> [Instruction] The required lines are those that contain "sind"; pull them out of the data and copy them.

> [Data supplied]
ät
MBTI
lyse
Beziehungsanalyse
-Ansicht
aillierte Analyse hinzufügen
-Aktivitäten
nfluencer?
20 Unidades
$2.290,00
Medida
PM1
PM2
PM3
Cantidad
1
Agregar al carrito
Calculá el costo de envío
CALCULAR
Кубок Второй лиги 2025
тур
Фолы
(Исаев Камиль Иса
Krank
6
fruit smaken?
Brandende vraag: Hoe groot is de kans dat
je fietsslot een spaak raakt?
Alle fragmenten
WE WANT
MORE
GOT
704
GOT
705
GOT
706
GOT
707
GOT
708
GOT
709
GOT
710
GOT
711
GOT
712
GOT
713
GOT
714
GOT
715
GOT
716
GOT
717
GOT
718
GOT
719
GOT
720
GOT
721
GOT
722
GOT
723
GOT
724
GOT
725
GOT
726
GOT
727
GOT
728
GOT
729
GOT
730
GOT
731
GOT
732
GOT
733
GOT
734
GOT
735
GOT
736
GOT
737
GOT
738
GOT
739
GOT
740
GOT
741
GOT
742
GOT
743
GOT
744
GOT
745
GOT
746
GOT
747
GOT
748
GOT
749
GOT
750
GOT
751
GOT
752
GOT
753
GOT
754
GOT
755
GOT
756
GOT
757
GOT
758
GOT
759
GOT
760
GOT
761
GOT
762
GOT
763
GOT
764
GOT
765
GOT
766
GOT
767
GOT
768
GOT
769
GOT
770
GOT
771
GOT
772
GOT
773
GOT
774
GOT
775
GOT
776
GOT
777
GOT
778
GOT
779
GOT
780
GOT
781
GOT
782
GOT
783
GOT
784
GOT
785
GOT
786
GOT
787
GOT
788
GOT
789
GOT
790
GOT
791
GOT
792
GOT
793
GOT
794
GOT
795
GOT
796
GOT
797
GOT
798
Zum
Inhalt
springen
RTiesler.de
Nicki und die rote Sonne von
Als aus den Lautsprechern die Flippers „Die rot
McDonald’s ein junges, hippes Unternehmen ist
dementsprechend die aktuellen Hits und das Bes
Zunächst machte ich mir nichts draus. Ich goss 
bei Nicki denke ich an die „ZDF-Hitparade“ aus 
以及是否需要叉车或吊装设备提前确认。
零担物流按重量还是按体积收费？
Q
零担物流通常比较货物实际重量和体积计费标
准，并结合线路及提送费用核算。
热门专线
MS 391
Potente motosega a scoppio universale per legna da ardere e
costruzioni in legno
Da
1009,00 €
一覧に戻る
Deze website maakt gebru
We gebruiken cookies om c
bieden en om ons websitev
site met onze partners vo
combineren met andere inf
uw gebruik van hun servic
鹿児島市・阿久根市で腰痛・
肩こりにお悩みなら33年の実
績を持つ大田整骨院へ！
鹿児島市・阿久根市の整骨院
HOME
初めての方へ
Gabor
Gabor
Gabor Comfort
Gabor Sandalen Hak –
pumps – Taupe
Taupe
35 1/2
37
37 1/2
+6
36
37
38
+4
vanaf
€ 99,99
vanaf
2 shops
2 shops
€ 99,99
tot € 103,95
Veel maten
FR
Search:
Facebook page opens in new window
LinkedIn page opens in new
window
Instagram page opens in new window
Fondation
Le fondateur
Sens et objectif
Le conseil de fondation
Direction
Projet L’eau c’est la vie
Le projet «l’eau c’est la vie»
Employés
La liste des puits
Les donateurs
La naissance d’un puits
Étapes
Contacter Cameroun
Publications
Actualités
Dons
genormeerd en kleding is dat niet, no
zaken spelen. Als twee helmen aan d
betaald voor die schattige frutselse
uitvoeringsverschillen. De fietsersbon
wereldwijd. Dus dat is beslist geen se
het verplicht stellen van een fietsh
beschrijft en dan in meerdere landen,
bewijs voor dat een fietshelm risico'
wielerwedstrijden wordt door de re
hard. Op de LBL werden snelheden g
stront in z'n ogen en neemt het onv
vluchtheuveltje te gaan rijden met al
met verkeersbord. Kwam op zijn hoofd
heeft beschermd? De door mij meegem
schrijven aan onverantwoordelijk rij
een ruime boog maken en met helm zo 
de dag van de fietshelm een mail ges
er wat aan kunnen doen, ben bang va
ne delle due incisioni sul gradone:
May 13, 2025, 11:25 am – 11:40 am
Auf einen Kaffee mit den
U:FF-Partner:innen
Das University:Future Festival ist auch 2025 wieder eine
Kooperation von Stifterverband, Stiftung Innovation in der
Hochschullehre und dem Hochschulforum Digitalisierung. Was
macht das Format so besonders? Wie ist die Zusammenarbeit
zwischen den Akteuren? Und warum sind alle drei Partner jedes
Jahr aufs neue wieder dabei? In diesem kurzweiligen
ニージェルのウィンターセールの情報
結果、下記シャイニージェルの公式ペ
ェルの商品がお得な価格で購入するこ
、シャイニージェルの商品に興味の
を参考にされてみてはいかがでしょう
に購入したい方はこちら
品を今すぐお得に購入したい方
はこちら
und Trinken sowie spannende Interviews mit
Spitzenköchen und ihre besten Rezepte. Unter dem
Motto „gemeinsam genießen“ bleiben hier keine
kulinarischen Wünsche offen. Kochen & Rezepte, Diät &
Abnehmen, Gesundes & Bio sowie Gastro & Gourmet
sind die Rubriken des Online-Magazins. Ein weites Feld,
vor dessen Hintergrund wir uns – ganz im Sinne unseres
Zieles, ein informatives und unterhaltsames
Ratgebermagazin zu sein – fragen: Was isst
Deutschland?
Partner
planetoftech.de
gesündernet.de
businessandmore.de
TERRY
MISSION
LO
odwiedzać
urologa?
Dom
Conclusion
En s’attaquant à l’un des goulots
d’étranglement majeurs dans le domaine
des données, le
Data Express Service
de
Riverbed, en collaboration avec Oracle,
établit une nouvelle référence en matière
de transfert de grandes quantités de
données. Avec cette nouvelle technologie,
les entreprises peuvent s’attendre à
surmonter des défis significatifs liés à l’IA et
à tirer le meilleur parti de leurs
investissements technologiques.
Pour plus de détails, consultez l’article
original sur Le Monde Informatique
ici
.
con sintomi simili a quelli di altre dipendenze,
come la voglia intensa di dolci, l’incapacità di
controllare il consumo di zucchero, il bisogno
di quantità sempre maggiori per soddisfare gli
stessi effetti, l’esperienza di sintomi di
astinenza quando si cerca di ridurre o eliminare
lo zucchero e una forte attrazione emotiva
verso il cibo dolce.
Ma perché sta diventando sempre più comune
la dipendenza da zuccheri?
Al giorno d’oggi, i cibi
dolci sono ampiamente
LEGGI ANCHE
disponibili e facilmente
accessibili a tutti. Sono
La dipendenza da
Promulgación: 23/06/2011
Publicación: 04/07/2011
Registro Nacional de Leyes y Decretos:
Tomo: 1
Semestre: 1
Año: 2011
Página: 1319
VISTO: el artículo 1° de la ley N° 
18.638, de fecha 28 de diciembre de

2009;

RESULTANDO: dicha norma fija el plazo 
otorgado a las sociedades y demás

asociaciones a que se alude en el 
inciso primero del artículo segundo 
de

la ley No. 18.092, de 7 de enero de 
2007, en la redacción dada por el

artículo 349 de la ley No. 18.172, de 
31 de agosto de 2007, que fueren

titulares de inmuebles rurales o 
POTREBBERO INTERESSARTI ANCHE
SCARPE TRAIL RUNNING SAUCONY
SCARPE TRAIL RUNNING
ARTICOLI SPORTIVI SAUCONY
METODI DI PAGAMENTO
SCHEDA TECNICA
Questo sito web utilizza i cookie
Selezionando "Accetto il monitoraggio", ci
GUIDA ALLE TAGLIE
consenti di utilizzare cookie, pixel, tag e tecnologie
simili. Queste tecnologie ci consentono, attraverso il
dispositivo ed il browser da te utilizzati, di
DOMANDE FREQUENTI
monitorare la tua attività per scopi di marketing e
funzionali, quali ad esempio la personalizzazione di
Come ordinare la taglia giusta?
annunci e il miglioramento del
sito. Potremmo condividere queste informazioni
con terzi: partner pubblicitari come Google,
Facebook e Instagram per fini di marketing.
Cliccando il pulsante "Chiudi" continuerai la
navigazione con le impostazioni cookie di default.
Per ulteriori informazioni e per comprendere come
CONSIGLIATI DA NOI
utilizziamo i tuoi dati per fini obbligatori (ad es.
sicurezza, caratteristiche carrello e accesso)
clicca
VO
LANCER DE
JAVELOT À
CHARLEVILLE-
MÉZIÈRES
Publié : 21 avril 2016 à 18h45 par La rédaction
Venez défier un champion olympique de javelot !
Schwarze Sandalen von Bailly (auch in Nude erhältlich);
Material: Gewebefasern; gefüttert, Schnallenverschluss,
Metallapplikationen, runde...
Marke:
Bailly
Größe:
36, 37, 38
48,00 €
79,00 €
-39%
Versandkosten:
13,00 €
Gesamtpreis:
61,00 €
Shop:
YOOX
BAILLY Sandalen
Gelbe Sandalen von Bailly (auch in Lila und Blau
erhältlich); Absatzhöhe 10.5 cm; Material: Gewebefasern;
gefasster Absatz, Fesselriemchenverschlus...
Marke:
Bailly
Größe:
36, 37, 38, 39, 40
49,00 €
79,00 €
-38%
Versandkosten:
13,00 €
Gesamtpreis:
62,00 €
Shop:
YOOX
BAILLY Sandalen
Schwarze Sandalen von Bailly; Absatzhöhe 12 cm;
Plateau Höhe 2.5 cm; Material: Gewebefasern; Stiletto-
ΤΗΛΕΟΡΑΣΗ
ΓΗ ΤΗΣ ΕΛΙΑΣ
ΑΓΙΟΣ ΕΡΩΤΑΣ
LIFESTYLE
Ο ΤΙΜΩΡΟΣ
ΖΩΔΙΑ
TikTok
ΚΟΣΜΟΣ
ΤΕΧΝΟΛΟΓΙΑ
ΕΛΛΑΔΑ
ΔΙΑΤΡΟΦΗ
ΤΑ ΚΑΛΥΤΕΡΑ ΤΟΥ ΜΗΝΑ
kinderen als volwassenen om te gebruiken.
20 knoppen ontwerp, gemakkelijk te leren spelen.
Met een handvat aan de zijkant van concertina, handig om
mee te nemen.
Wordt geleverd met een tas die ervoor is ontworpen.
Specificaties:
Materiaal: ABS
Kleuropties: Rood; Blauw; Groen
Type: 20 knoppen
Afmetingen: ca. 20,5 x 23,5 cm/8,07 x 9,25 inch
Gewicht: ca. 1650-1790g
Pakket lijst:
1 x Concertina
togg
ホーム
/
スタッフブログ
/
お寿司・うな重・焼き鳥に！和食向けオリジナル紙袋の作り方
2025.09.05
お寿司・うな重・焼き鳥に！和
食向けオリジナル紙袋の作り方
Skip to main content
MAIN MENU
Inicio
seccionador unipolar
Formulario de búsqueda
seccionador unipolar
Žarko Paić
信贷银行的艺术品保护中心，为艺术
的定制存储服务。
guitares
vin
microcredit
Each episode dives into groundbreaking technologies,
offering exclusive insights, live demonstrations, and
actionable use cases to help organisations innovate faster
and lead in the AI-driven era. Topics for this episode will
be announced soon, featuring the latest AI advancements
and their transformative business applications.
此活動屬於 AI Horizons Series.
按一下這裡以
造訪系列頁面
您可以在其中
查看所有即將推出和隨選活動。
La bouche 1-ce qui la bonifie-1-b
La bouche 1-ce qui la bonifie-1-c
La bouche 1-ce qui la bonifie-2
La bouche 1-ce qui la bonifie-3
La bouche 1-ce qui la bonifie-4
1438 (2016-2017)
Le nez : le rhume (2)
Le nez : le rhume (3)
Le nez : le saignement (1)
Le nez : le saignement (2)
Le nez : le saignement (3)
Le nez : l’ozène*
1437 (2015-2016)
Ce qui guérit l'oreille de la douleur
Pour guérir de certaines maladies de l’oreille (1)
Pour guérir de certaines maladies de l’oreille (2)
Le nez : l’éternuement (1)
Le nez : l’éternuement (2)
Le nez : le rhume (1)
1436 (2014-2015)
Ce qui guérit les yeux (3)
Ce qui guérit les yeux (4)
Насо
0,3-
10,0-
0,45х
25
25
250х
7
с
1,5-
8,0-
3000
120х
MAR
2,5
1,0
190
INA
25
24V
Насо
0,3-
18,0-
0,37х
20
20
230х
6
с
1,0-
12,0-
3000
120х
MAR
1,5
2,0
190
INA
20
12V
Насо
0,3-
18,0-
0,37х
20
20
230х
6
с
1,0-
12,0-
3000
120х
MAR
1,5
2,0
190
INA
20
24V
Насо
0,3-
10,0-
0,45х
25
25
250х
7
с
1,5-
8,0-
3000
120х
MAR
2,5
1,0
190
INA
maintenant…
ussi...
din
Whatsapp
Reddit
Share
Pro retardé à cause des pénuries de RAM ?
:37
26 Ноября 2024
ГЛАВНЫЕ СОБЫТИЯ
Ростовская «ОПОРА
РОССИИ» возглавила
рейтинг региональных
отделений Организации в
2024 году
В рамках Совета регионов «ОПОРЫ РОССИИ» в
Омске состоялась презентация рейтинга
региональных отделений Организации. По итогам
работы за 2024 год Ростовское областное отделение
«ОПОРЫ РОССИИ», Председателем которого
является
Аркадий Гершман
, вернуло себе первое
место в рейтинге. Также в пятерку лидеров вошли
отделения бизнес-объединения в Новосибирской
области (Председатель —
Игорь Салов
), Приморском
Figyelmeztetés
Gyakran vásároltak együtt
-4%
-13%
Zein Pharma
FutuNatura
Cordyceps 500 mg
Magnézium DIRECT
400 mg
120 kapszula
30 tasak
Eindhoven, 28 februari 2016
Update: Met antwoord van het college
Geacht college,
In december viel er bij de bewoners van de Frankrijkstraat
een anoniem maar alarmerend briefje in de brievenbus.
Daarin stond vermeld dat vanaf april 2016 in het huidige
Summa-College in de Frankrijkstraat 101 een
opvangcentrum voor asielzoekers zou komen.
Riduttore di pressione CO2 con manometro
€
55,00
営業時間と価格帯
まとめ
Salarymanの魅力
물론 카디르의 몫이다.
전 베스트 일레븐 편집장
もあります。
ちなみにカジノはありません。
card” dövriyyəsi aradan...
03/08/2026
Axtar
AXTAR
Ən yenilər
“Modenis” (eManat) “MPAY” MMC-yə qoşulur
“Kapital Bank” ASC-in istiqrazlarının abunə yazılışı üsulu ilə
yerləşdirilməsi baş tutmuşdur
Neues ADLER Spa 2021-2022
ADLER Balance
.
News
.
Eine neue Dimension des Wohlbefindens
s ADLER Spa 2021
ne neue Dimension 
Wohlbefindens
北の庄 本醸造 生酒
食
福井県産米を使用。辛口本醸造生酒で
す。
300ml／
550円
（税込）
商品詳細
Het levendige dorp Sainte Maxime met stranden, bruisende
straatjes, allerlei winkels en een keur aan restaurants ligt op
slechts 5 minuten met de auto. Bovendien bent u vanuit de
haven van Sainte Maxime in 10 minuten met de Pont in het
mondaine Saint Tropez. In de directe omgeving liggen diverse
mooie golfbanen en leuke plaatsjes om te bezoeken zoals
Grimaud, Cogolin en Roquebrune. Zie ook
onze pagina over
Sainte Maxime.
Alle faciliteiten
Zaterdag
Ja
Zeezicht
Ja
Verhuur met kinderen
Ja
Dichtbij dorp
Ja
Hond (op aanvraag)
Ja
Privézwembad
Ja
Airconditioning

> [Expected answer]
zwischen den Akteuren? Und warum sind alle drei Partner jedes
sind die Rubriken des Online-Magazins. Ein weites Feld,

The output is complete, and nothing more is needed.